La Route
La liberté de la route s’offre à moi telle une rose d’amour idyllique. Devant moi, la ligne droite, celle que je vois tous les jours, sans cesse, celle qui reste dans mes pensées jusqu’à tard le soir, celle qui ne me quittera jamais. Celle-là même que je chérie du plus profond de mon cœur, jusqu’à la perte totale de mon âme. Elle s’étend de tout son long au milieu de la verdure évanescente, son noir profond, calme et velouté coupant net avec le mouvement des herbes l’entourant.
Je somnole et ce rêve s’arrête et la vie reprend, les gens, le mouvement incessant, les couleurs trop nombreuses de cette animation surjouée. Trop d’informations d’une complexité sans nom, sans identité, sans réelle présence. Tout ce que j’aime c’est ce rêve, cette route éternelle et infinie. Dès que je m’endors, je me sens bien grâce à elle, elle est mon tout, ma destinée, ma raison d’être. La vie est irrégulière, imprévisible contrairement à la route.
De nouveau le rêve, pour la première fois depuis longtemps, il change, évolue. J’étais seule sur cette route, l’admirant de mon esprit, maintenant, je suis accompagnée. Cette voiture au bord, dans l’herbe, elle observe la route. Du moins les silhouettes à l’intérieur l’observent. Ils ont raison car elle est belle cette route. La route.

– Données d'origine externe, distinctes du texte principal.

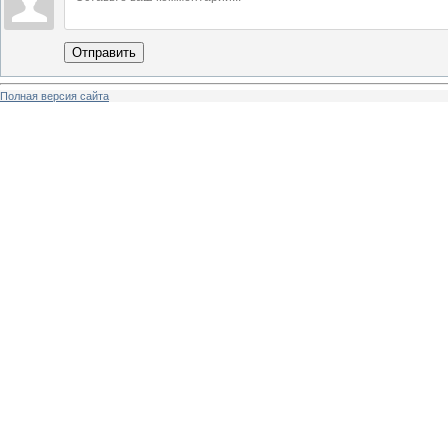
Отправить
Полная версия сайта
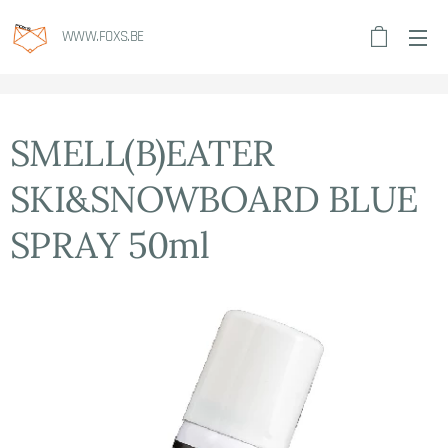
WWW.FOXS.BE
SMELL(B)EATER
SKI&SNOWBOARD BLUE
SPRAY 50ml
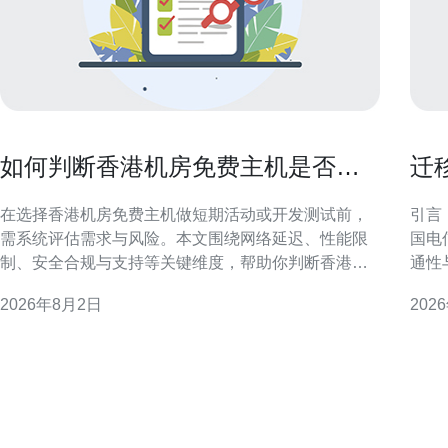
如何判断香港机房免费主机是否适
迁
合短期活动或开发测试使用
通
在选择香港机房免费主机做短期活动或开发测试前，
引言
需系统评估需求与风险。本文围绕网络延迟、性能限
国电
制、安全合规与支持等关键维度，帮助你判断香港机
通性
房免费主机是否符合项目目标与质量预期，便于快速
文聚
2026年8月2日
202
决策和风险控制。 评估需求与使用场景 明确使用场景
顾可控风险
是第一步：短期活动通常要求上线迅速、带宽稳定和
CN
应对突发流量；开发测试侧重环境隔离、便捷部署与
提供
可重复性。把项目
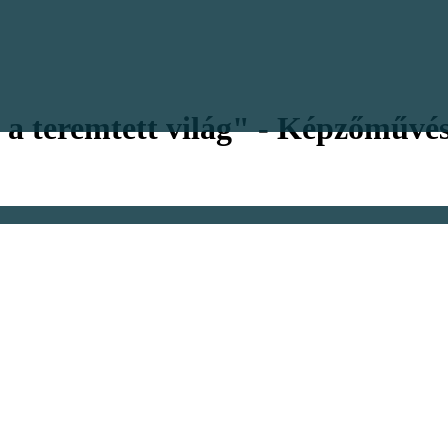
a teremtett világ" - Képzőművész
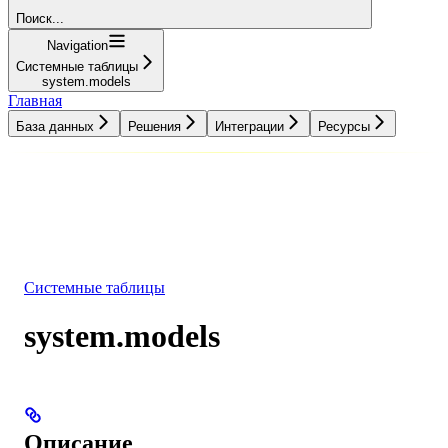
Поиск...
Navigation
Системные таблицы
system.models
Главная
База данных
Решения
Интеграции
Ресурсы
База данных
Решения
Интеграции
Ресурсы
Системные таблицы
system.models
Описание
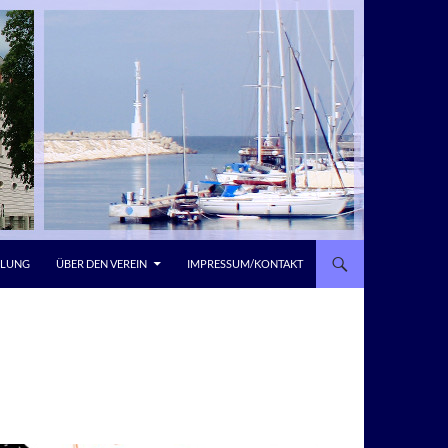
LLUNG
ÜBER DEN VEREIN
IMPRESSUM/KONTAKT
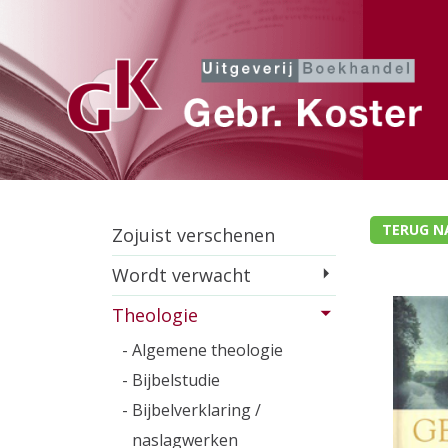
TERUG N
Zojuist verschenen
Wordt verwacht
Theologie
- Algemene theologie
- Bijbelstudie
- Bijbelverklaring /
naslagwerken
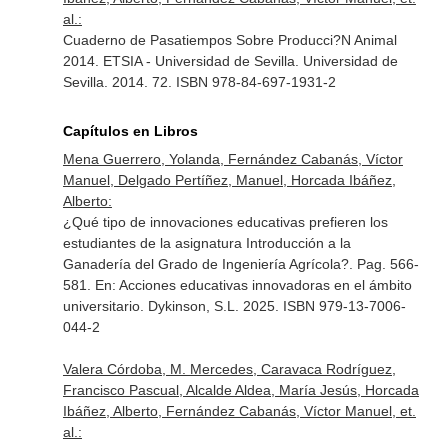
al.:
Cuaderno de Pasatiempos Sobre Producci?N Animal
2014. ETSIA - Universidad de Sevilla. Universidad de
Sevilla. 2014. 72. ISBN 978-84-697-1931-2
Capítulos en Libros
Mena Guerrero, Yolanda, Fernández Cabanás, Víctor
Manuel, Delgado Pertíñez, Manuel, Horcada Ibáñez,
Alberto:
¿Qué tipo de innovaciones educativas prefieren los
estudiantes de la asignatura Introducción a la
Ganadería del Grado de Ingeniería Agrícola?. Pag. 566-
581.
En: Acciones educativas innovadoras en el ámbito
universitario
. Dykinson, S.L. 2025. ISBN 979-13-7006-
044-2
Valera Córdoba, M. Mercedes, Caravaca Rodríguez,
Francisco Pascual, Alcalde Aldea, María Jesús, Horcada
Ibáñez, Alberto, Fernández Cabanás, Víctor Manuel, et.
al.:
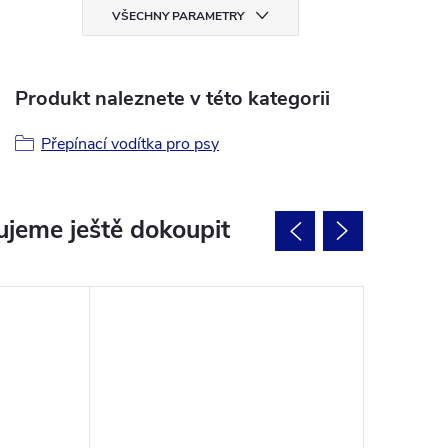
VŠECHNY PARAMETRY
Produkt naleznete v této kategorii
Přepínací vodítka pro psy
jeme ještě dokoupit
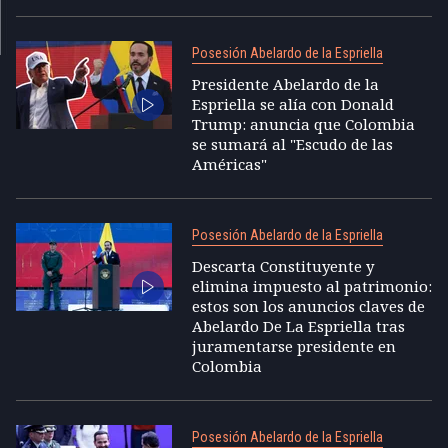
Posesión Abelardo de la Espriella
Presidente Abelardo de la
Espriella se alía con Donald
Trump: anuncia que Colombia
se sumará al "Escudo de las
Américas"
Posesión Abelardo de la Espriella
Descarta Constituyente y
elimina impuesto al patrimonio:
estos son los anuncios claves de
Abelardo De La Espriella tras
juramentarse presidente en
Colombia
Posesión Abelardo de la Espriella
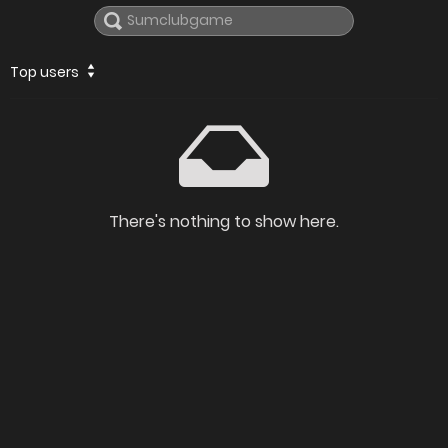
Top users
There's nothing to show here.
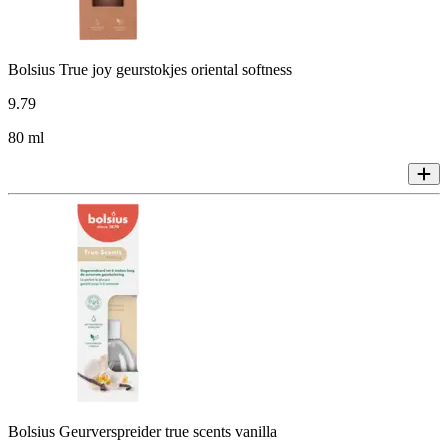
Bolsius True joy geurstokjes oriental softness
9
.
79
80 ml
Bolsius Geurverspreider true scents vanilla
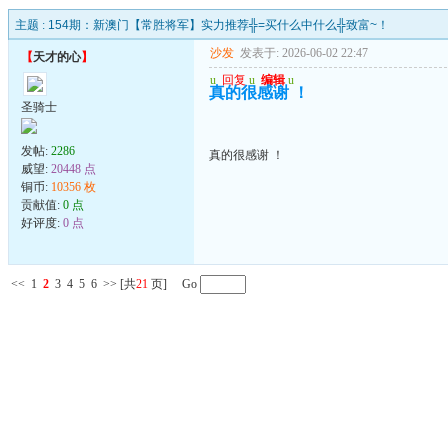
主题 :
154期：新澳门【常胜将军】实力推荐╬=买什么中什么╬致富~！
沙发
发表于: 2026-06-02 22:47
【
天才的心
】
u
回复
u
编辑
u
真的很感谢 ！
圣骑士
发帖:
2286
真的很感谢 ！
威望:
20448 点
铜币:
10356 枚
贡献值:
0 点
好评度:
0 点
<<
1
2
3
4
5
6
>>
[共
21
页] Go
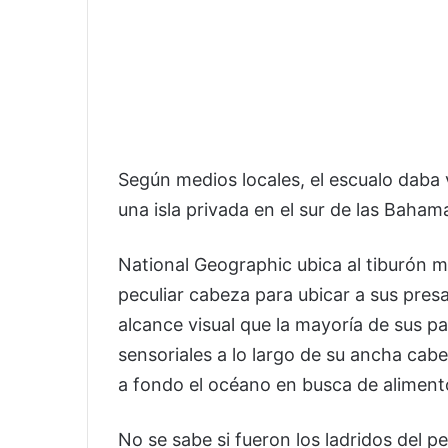
Según medios locales, el escualo daba 
una isla privada en el sur de las Bahama
National Geographic ubica al tiburón m
peculiar cabeza para ubicar a sus pres
alcance visual que la mayoría de sus p
sensoriales a lo largo de su ancha cab
a fondo el océano en busca de aliment
No se sabe si fueron los ladridos del per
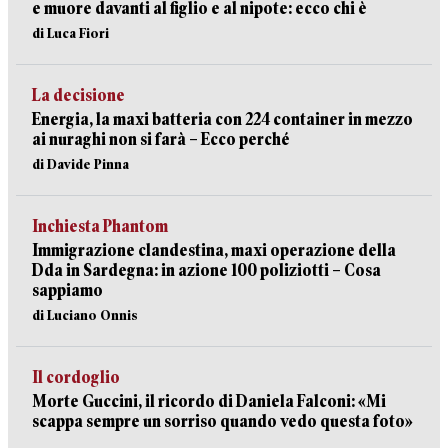
e muore davanti al figlio e al nipote: ecco chi è
di Luca Fiori
La decisione
Energia, la maxi batteria con 224 container in mezzo
ai nuraghi non si farà – Ecco perché
di Davide Pinna
Inchiesta Phantom
Immigrazione clandestina, maxi operazione della
Dda in Sardegna: in azione 100 poliziotti – Cosa
sappiamo
di Luciano Onnis
Il cordoglio
Morte Guccini, il ricordo di Daniela Falconi: «Mi
scappa sempre un sorriso quando vedo questa foto»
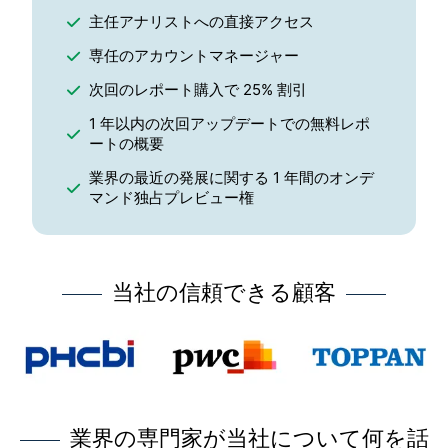
主任アナリストへの直接アクセス
専任のアカウントマネージャー
次回のレポート購入で 25% 割引
1 年以内の次回アップデートでの無料レポ
ートの概要
業界の最近の発展に関する 1 年間のオンデ
マンド独占プレビュー権
当社の信頼できる顧客
業界の専門家が当社について何を話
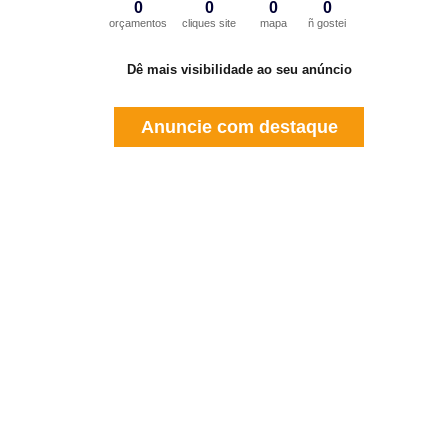
0
0
0
0
orçamentos
cliques site
mapa
ñ gostei
Dê mais visibilidade ao seu anúncio
Anuncie com destaque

Je voudrais que le monde entier la contemple depuis le bord mais jamais l’approchant sinon l’équilibre serait brisé et la route n’existerait plus. Je regarde encore sa régularité qui, elle, est inchangée.
De nouveau la vie, il y a moins de gens autour de moi, plus de sol visible, de l’herbe précisément, verte. Elle me fait penser au bord de la route. Tout paraît calme, du moins de manière infime. Ridiculement infime. Petit à petit, le mouvement reprend son cours normal et je le suis car je n’ai pas d’autre choix.
La route une fois de plus. Douce comme le rêve qui la porte mais maintenant, elle est entourée de deux voitures, remplies de personnes que je ne connais pas, heureusement qu’ils ne se trouvent pas sur la sombre perfection de la route. Sinon cela n’aurait été qu’un cauchemar. Je veux qu’ils se tiennent le plus loin possible de ma route. Pour l’instant, elle est brillante et sublime comme à chaque fois et je voudrais qu’elle soit ainsi éternelle. Mon cœur se brise rien que de penser à sa fin, celle que je ne vois pas, celle que je ne veux pas voir.
Il n’y a plus personne à présent, tout est vide, il y a seulement l’herbe, celle que je haï car elle est trop proche de la route. J’attends que les gens veuillent bien revenir. J’attends ce qu’il me semble une éternité. J’aurais tant voulu qu’il y ait la route pour me donner une belle éternité.
Elle est là. Elle sera toujours là, mais il y quelque chose sur elle. J’essaie de m’approcher, impossible, je ne peux pas bouger. Je suis remplie d’une haine sans pareille, rien n’a le droit d’approcher la route, elle est bien trop parfaite pour que quiconque puisse ne serait-ce que la toucher. J’essaie maintenant de seulement observer sans bouger la chose, cela est totalement inerte, peut-être même mort? Je tourne la tête et je me rends compte qu’il y a de plus en plus de personnes qui l’observent.
Le vide est partout, l’herbe m’envahit aussi, je ne peux plus bouger ici non-plus, je suis piégée. Je me sens vide et froide, comme si toute vie m’avait quittée.
Le ciel a pris la couleur de la route, profonde et complètement calme. Sur la route, des reflets de toutes le couleurs comme un feu d’artifice, ce que c’est, au fond. Il y a beaucoup de mouvement maintenant sur la route, je ne sais pas comment l’interpréter, est-ce positif ou bien négatif, je ne sais plus. Je ne sais même plus ce que sont mes sentiments ou les émotions. Je me sens lourde et j’ai comme l’impression de flotter en même temps. La route parfaite s’étendant devant moi, s’offrant à moi comme une fin idyllique.
Tout est vide, blanc. Rien.
Le ciel est recouvert de couleurs maintenant, partout du rouge, du bleu, du blanc, du jaune clair. Il y a aussi des gens totalement inconnus, soudain, je comprends qu’ils sont sur la route. Ils la souillent de leurs pieds stupides, sales, profanes. J’essaie de me relever pour les pousser, pour qu’ils laissent la route tranquille mais c’est comme si j’étais dans la route, je ne peux pas bouger, même pas ma main. Je vois les personnes s’agiter, m’attraper, me bouger mais je ne les entends pas non plus. Je suis déjà partie.